3 Il est reconnu que l'accusé avait consommé une grande quantité d'alcool dans les heures qui ont précédé son arrestation. L'accusé a témoigné qu'il ne se souvenait pas des événements qui se sont déroulés entre minuit et son réveil, en cellule, tard dans la matinée.
[53] L’accusé Penno a été acquitté de tous les chefs d’accusation portés contre lui, y compris celui d'avoir eu la garde ou le contrôle d'un véhicule alors que ses facultés étaient affaiblies par l’effet de l’alcool. La Poursuivante a interjeté appel seulement de l'acquittement concernant le chef relatif à l’infraction d'avoir eu la garde ou le contrôle d'un véhicule à moteur alors que les facultés de l'accusé étaient affaiblies.
[54] Le juge Lamer, après avoir souligné la prétention de l'appelant à l'effet que l'intention applicable à l'infraction de garde ou contrôle d'un véhicule à moteur alors que les capacités sont affaiblies devait être celle d'utiliser la voiture ou ses accessoires dans le dessein d'utiliser la voiture en tant que véhicule à moteur, souligne que cette prétention va à l'encontre d'une affirmation catégorique de la Cour Suprême à l'effet que l'intention de mettre le véhicule en marche n'est pas un élément de cette infraction.

^^^^^^^^^^^^^^^^

Consignes de l'exercice:
1. Recopiez l'extrait sur l'affaire Penno en commençant aux mots "3 Il est reconnu" et en vous arrêtant après "dans la matinée.", en substituant "cachot" à "cellule".
2. D'après l'extrait sur l'affaire Penno, de quel acquittement la Poursuivante a-t-elle fait appel ?
3. Relevez toutes les désignations de personnes ou d'instances judiciaires qui figurent dans l'extrait sur l'affaire Penno.
La liste qui suit forme un support indépendant de l'extrait sur l'affaire Penno.

Extrait de données:
^^^^^^^^^^^^^^^^

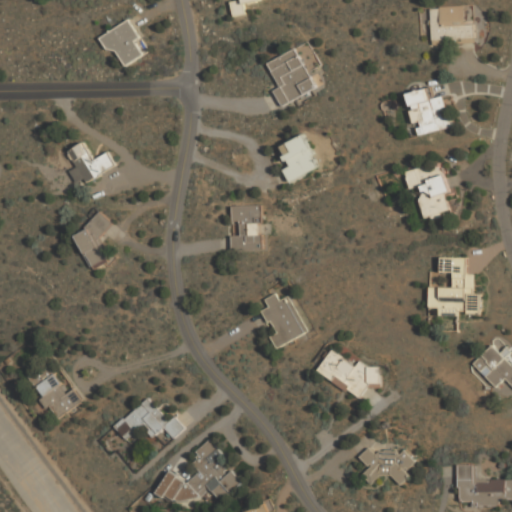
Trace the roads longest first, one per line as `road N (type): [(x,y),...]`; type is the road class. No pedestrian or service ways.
road 1 (residential): [(178,0),(186,93),(165,232),(165,297),(187,354),(247,406),(329,511)]
road 2 (residential): [(0,89),(186,93)]
road 3 (residential): [(511,79),(498,149),(511,257)]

^^^^^^^^^^^^^^^^

Réponses dans l'ordre:
1.
3 Il est reconnu que l'accusé avait consommé une grande quantité d'alcool dans les heures qui ont précédé son arrestation. L'accusé a témoigné qu'il ne se souvenait pas des événements qui se sont déroulés entre minuit et son réveil, en cachot, tard dans la matinée.

2. De l'acquittement concernant le chef relatif à l'infraction d'avoir eu la garde ou le contrôle d'un véhicule à moteur alors que les facultés de l'accusé étaient affaiblies.

3. L'accusé (Penno), la Poursuivante, le juge Lamer, l'appelant, la Cour Suprême.